India also recently introduced the Account Aggregator (AA) framework for data sharing. By using these account aggregators, customers can share their bank account details with any institution. Customers have complete control over their data, such as the purpose for which their data is being used, what kind of data will be used, what period, etc.

Several banks, including Axis Bank, are already providers and users of data on the AA framework. Many more are expected to join the bandwagon. Over time, data coverage is expected to expand beyond bank data to cover other sources such as income tax, goods and services tax, provident fund and utility bills.

The combination of these infrastructure elements can create magic. Imagine you’d want to buy your favourite mobile phone on an e-commerce app and a bank is offering you a loan to purchase it on the app.

You click on the app and the bank then requests you to share your bank account statement from another bank through the AA framework. The bank then initiates e-KYC using Aadhaar and finally asks you to set up regular monthly repayment instructions using UPI. Once done, the bank disburses the amount directly to the merchant and the phone is delivered to you.

While various versions of this model already exist, the power of this model to expand inclusion and significantly enhance the quality of life for a larger section of the population is remarkable. Digital adoption has already been taking mammoth strides and as per RBI’s recent reports, digital banking transactions reported a 40% year-on-year jump as of September 2021.

The composite RBI – Digital Payments Index (RBI-DPI) in September 2021 stood at 304.06, against 270.59 in March 2021. The total volume of digital payments nearly doubled during the financial year ended March 2021 at 43.37 billion against 23.26 billion in 2018-19.

Year-on-year growth of payments through Digital banking payments.
Year-on-year growth of payments through Digital banking payments.
Image: RBI

Banks' role in digital inclusion

In India, banks have been proactively driving the digital agenda. They have invested in technology, customer awareness and adoption. As a result, significant volumes have already moved to digital banking.

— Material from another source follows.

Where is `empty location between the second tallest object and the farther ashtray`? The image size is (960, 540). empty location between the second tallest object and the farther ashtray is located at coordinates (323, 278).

The emergence of fintech firms has also driven the adoption of digital, with their adopting a customer-centric approach and simplifying customer journeys dramatically. They have also played a significant role in increasing adoption by offering customers various incentives to move to digital platforms.

As well as fintech, large digital ecosystems beyond banking are emerging in e-commerce, food tech, cab aggregation, payments etc. and are now offering financial services at the point of sale that are completely digital. Today, booking a vacation, getting a loan to fund it, and purchasing forex and travel insurance all can be done at one place, at the click of a button.

Not without road bumps

There’s no denying that digital banking adoption also brings along some challenges with it, security and fraud issues being the foremost. Social engineering is one of the most common cyber-attacks that operates on the psychological manipulation of people into divulging sensitive data or credentials, which the hackers then use to commit fraudulent activities. With cyber security risks and operational risks becoming increasingly frequent, it is critical for institutions to keep improving their cyber defence strategy to maintain customer trust.

Finally, the continued progress of digital is centred on an institution’s capability and willingness to transform its legacy systems through sustained new-age talent and processes. Banks are now hiring more engineers than ever before as they look to in-source most of the development. With work pivoting around digital, workplaces, as well as the workforce, have evolved.

Newer models that promise greater flexibility and choices to employees while delivering operational resilience cost conservatism and innovation through technology are in demand.

These, combined with the institutions’ ability to change their mindsets, operating models and systems, will truly determine how far their digital strategies will be successful.